Almost exactly one year ago we were reporting on Daniel Libeskind being selected to design a Holocaust Memorial in Columbus, Ohio. Deja vu all over again, as they say, with last week's news of Libeskind winning a competition for Canada’s National Holocaust Monument. Expected to be complete in fall 2015, the monument will be located across from the Canadian War Museum in Ottawa.

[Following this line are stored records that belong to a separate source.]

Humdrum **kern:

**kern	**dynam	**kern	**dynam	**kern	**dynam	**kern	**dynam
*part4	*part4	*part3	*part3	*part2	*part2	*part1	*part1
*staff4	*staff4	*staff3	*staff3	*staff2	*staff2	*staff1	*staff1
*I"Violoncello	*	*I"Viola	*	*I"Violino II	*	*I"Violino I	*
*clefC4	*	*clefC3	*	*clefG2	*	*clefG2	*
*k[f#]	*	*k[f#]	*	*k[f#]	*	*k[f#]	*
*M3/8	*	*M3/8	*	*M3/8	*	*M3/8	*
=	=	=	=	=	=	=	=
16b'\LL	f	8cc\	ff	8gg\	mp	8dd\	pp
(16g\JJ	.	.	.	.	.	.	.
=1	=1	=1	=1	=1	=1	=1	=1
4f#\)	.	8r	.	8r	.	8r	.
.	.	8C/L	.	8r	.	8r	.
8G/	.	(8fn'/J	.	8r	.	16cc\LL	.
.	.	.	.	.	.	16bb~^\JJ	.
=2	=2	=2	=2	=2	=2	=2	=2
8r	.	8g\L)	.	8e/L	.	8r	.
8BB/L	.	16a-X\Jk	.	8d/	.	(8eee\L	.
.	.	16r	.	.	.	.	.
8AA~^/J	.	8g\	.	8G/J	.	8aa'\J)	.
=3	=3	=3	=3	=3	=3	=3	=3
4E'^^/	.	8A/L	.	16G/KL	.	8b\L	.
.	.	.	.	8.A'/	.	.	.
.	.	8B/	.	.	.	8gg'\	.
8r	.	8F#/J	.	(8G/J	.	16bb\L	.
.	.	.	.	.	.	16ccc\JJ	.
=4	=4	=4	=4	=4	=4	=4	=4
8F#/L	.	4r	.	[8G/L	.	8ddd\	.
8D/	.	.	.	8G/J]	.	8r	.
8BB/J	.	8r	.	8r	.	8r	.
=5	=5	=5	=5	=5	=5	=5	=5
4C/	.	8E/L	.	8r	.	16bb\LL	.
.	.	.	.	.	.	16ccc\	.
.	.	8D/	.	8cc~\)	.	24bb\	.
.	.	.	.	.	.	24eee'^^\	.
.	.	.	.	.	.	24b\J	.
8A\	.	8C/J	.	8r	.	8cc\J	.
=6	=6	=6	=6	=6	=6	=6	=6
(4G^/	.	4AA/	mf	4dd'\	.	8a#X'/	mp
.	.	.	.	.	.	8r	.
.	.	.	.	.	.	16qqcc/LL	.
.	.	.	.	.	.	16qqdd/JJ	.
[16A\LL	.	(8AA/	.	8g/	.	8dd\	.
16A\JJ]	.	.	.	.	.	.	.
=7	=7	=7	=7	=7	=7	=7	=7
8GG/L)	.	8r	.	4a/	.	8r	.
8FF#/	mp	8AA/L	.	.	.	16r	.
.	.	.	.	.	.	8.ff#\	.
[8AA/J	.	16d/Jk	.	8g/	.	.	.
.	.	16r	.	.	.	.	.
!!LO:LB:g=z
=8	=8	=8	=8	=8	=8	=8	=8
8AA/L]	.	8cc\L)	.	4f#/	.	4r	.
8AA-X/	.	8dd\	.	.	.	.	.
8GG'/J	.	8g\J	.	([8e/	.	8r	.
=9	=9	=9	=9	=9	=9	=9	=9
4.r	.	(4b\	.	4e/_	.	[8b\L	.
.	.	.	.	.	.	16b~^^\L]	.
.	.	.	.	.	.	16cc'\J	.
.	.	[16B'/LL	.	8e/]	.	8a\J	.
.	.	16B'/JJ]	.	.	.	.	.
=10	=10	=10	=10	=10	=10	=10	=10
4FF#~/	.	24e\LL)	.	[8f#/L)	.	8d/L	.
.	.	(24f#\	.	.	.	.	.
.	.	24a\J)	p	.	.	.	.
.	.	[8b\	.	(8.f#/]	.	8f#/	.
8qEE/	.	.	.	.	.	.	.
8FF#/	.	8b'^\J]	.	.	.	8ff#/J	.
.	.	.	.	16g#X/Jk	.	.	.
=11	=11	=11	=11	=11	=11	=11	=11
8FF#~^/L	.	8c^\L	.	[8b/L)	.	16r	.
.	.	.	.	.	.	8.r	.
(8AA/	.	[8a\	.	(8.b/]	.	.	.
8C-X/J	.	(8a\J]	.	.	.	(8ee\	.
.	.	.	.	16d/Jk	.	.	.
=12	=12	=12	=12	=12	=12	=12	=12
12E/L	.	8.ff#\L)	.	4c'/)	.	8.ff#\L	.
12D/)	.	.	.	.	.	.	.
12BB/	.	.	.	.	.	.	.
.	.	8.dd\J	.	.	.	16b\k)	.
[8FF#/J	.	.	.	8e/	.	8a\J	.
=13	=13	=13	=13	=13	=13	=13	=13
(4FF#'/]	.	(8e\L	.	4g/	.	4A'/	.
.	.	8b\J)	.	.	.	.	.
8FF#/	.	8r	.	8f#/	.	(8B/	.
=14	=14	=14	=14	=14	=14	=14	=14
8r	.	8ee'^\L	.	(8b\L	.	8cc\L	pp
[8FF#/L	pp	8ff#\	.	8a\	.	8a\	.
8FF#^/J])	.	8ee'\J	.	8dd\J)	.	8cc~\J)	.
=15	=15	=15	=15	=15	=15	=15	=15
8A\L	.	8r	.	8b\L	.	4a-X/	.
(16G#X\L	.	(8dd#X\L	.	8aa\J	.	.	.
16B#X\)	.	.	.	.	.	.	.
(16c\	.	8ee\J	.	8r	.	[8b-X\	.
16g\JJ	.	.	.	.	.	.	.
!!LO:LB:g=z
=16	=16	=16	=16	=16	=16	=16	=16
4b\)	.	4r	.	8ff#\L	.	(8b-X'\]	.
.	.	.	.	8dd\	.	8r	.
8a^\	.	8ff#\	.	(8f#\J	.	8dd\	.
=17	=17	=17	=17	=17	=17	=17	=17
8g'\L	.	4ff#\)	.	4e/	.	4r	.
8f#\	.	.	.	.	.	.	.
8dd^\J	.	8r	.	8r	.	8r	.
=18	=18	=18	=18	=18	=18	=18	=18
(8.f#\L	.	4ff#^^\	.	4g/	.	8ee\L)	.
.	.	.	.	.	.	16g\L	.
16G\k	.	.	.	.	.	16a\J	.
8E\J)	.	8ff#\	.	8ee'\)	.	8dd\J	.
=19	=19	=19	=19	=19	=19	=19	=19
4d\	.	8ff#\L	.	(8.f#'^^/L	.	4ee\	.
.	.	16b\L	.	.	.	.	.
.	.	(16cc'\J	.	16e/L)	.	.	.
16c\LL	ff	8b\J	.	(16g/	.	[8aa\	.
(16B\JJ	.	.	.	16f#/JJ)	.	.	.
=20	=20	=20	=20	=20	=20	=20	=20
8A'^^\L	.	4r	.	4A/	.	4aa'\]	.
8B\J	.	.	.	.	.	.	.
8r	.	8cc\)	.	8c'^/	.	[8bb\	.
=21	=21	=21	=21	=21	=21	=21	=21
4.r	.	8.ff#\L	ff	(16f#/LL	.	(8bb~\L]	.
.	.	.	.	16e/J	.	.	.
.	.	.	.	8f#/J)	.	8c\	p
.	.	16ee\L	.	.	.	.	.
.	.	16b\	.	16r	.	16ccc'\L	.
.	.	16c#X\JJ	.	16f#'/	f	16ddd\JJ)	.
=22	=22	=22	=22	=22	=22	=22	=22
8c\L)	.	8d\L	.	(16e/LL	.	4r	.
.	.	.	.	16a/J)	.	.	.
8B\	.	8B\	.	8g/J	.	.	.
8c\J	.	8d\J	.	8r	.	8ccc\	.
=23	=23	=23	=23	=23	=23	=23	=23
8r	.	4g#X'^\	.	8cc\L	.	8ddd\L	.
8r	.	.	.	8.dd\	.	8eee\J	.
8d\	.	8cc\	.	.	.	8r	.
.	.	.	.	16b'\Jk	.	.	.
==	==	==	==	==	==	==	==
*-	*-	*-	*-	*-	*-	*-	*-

Image courtesy of Lord Cultural Resources
While the design's angled and canted walls are a signature Libeskind gesture (recalling the Star of David more than his Jewish Museum in Berlin supposedly does), the architect is teaming up with photographer Edward Burtynsky and landscape architect Claude Cormier; the trio is overseen by museum planner Lord Cultural Resources. Libeskind is shaping the memorial's triangular spaces, while Burtynsky is adding large-scale monochromatic photos of Holocaust sites that will be embedded in the concrete walls, and Claude Cormier is designing a forest surrounding the monument that will emerge from a ground covered with pebbles.